Afin notamment de garantir un consentement libre et éclairé du salarié et une indemnisation conforme à la loi (correspondant à ce que le salarié aurait touché s’il avait été licencié) la convention de rupture est transmise à la Direccte pour homologation.
L’administration peut accepter la demande d’homologation ou la refuser. Étant entendue qu’en cas de refus d’homologation la convention de rupture n’est pas valable et la rupture du contrat n’a pas lieu.
Le choix de l’administration revêt donc une importance centrale et cela n’a pas échappé à la Cour de Cassation qui précise dans un arrêt récent les contours de ce dernier.
- Les faits, procédure et problématique
Un salarié a été engagé par une association en qualité de formateur. Le salarié et l’employeur ont décidé de conclure une rupture conventionnelle. La convention de rupture a donc été transmise à l’administration.
L’administration a, dans un premier temps, refusé d’homologuer ladite convention de rupture. Néanmoins, après avoir sollicité et obtenu des informations complémentaires, l’administration du travail a, un mois plus tard, homologué cette convention de rupture.
Le Code du travail n’impose pas à la Direccte de procéder à une enquête contradictoire avant de prendre une décision d’homologation ou de refus. Rien ne lui interdit non plus de le faire. Si l’administration a, dans certains cas, un doute sur le consentement éclairé du salarié, il est tout à fait envisageable qu’elle prenne contact avec le salarié ou avec ses collègues, éventuellement par téléphone, puisqu’elle dispose des coordonnées du salarié.
S’estimant lésé, le salarié a décidé de saisir le conseil de prud’hommes de diverses demandes dont notamment la nullité de la convention de rupture.
L’affaire a atterri devant la juridiction suprême. La problématique soulevée était la suivante : l’administration peut-elle revenir sur sa décision d’homologation ?
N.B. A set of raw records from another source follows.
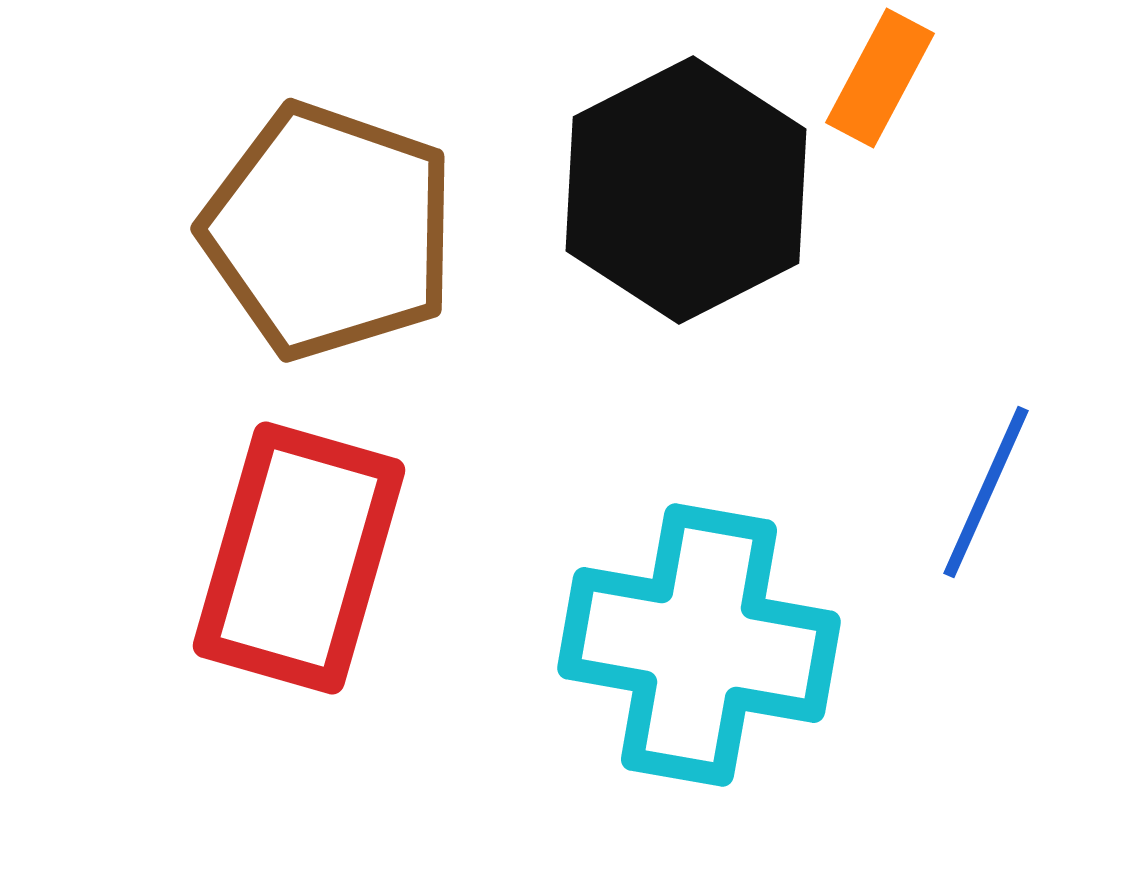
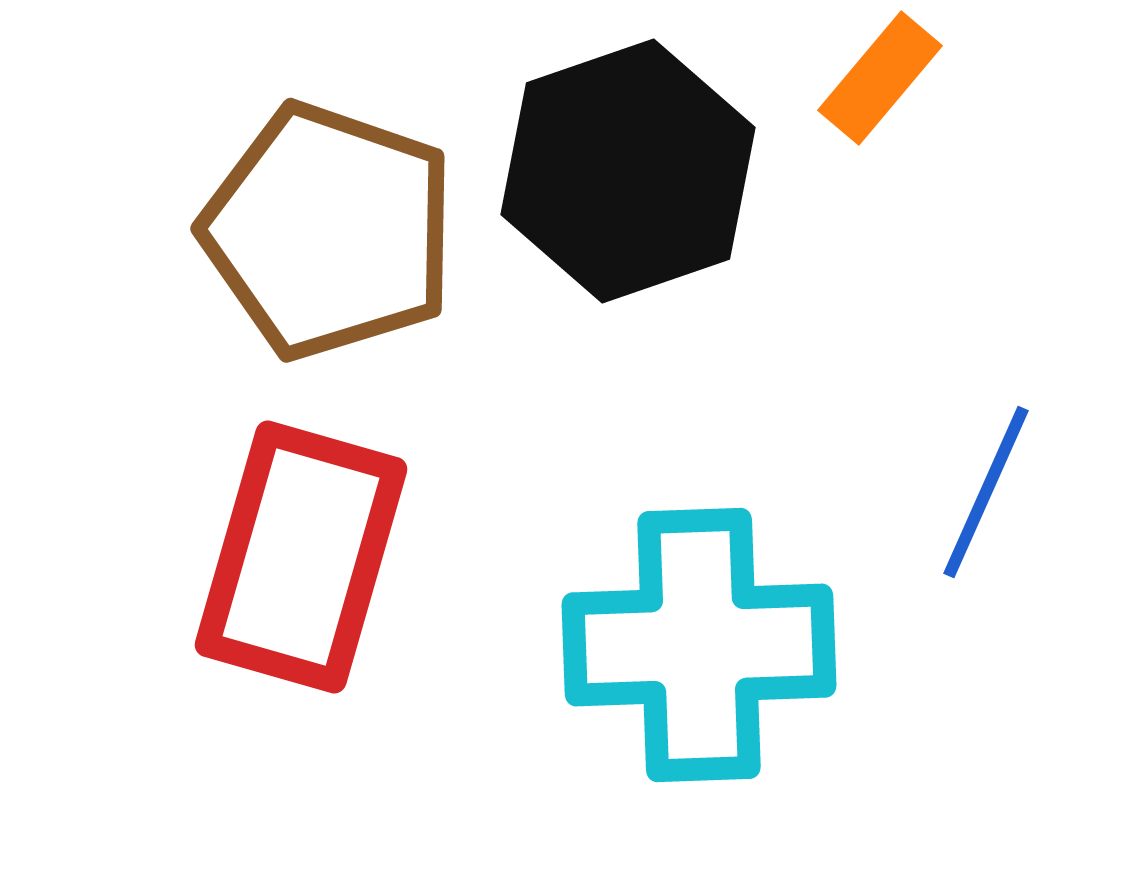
orange rectangle: rotated 12 degrees clockwise
black hexagon: moved 58 px left, 19 px up; rotated 8 degrees clockwise
red rectangle: moved 2 px right, 1 px up
cyan cross: rotated 12 degrees counterclockwise
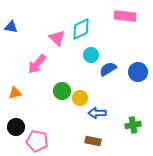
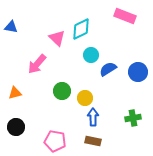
pink rectangle: rotated 15 degrees clockwise
yellow circle: moved 5 px right
blue arrow: moved 4 px left, 4 px down; rotated 90 degrees clockwise
green cross: moved 7 px up
pink pentagon: moved 18 px right
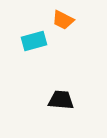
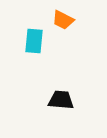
cyan rectangle: rotated 70 degrees counterclockwise
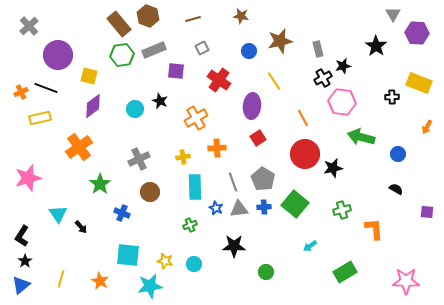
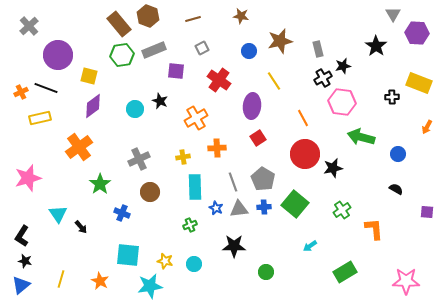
green cross at (342, 210): rotated 18 degrees counterclockwise
black star at (25, 261): rotated 24 degrees counterclockwise
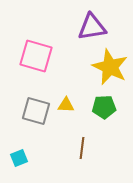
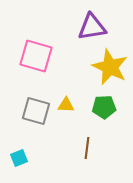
brown line: moved 5 px right
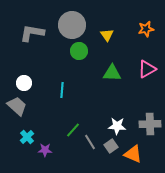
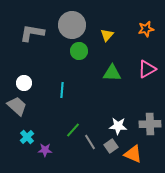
yellow triangle: rotated 16 degrees clockwise
white star: moved 1 px right
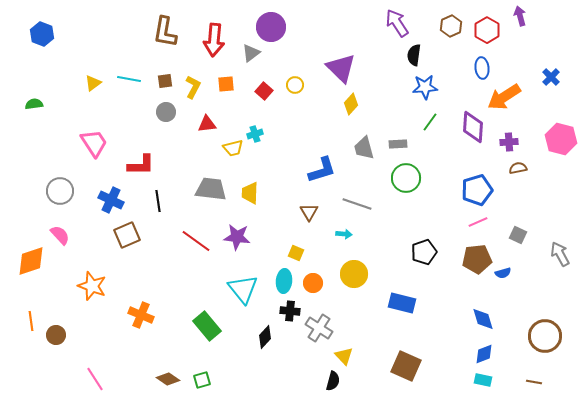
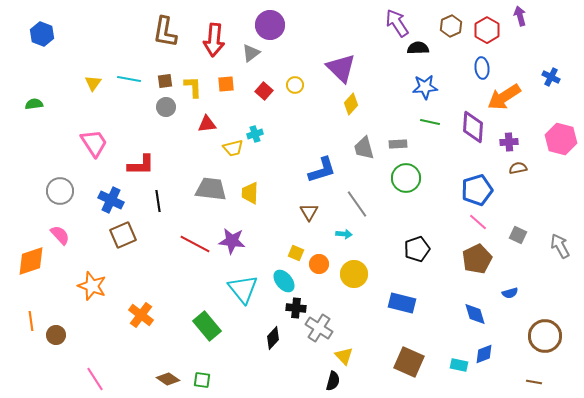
purple circle at (271, 27): moved 1 px left, 2 px up
black semicircle at (414, 55): moved 4 px right, 7 px up; rotated 80 degrees clockwise
blue cross at (551, 77): rotated 18 degrees counterclockwise
yellow triangle at (93, 83): rotated 18 degrees counterclockwise
yellow L-shape at (193, 87): rotated 30 degrees counterclockwise
gray circle at (166, 112): moved 5 px up
green line at (430, 122): rotated 66 degrees clockwise
gray line at (357, 204): rotated 36 degrees clockwise
pink line at (478, 222): rotated 66 degrees clockwise
brown square at (127, 235): moved 4 px left
purple star at (237, 237): moved 5 px left, 4 px down
red line at (196, 241): moved 1 px left, 3 px down; rotated 8 degrees counterclockwise
black pentagon at (424, 252): moved 7 px left, 3 px up
gray arrow at (560, 254): moved 8 px up
brown pentagon at (477, 259): rotated 20 degrees counterclockwise
blue semicircle at (503, 273): moved 7 px right, 20 px down
cyan ellipse at (284, 281): rotated 45 degrees counterclockwise
orange circle at (313, 283): moved 6 px right, 19 px up
black cross at (290, 311): moved 6 px right, 3 px up
orange cross at (141, 315): rotated 15 degrees clockwise
blue diamond at (483, 319): moved 8 px left, 5 px up
black diamond at (265, 337): moved 8 px right, 1 px down
brown square at (406, 366): moved 3 px right, 4 px up
green square at (202, 380): rotated 24 degrees clockwise
cyan rectangle at (483, 380): moved 24 px left, 15 px up
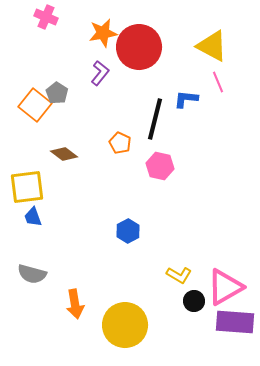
- L’administration peut, en cas de refus d’homologation, revenir sur sa décision
La décision des magistrats du Quai de l’horloge énonce « qu’une décision de refus d’homologation d’une convention de rupture conclue en application des dispositions des articles L. 1237-11 et suivants du Code du travail ne crée de droits acquis ni au profit des parties à la convention, ni au profit des tiers ; qu’une telle décision peut, par suite, être légalement retirée par son auteur ».
En d’autres termes, la chambre sociale de la Cour de cassation énonce que l’administration a le pouvoir de revenir sur sa décision en cas d’homologation d’une convention de rupture.
En l’espèce, les magistrats confirment la décision rendue par les juges du fond et déboutent donc le salarié de ses demandes.
Est-ce là à dire que cette solution ne vaut que lorsque l’administration refuse l’homologation ? La réponse est assurément positive.
En effet, lorsque l’administration procède à l’homologation d’une convention, des droits sont alors créés à l’égard des parties (indemnité de rupture pour le salarié, solde de tout compte etc.) et à l’égard des tiers (allocation de retour à l’emploi à l’égard de Pôle emploi etc.)
- Risque d’incertitude juridique pour les parties, sans limite de temps
Sur le plan de la sécurité juridique, la solution de la Cour de cassation semble assez critiquable. En effet, l’arrêt est générateur d’instabilité en ce qu’employeurs comme salariés, en cas de refus d’homologation, ne seraient pas définitivement fixés sur leur sort. L’administration pouvant revenir sur sa décision à n’importe quel moment ! Sans doute serait-il souhaitable, à terme, d’enfermer le revirement de l’administration dans un délai « raisonnable ». Passé ce délai, l’administration ne pourrait plus revenir sur sa décision.
Une autre option serait également de prévoir une procédure de « sursis à statuer », le temps pour l’administration du travail, en cas de doute, de procéder à des investigations supplémentaires. Cette procédure pourrait suspendre (encore une fois temporairement) les délais qui entourent la procédure de rupture conventionnelle.
Ces évolutions (souhaitables) nécessiteront toutefois une adaptation du cadre législatif. Dans l’attente, nous verrons comment l’administration va se saisir de la faculté laissée par la Cour de cassation.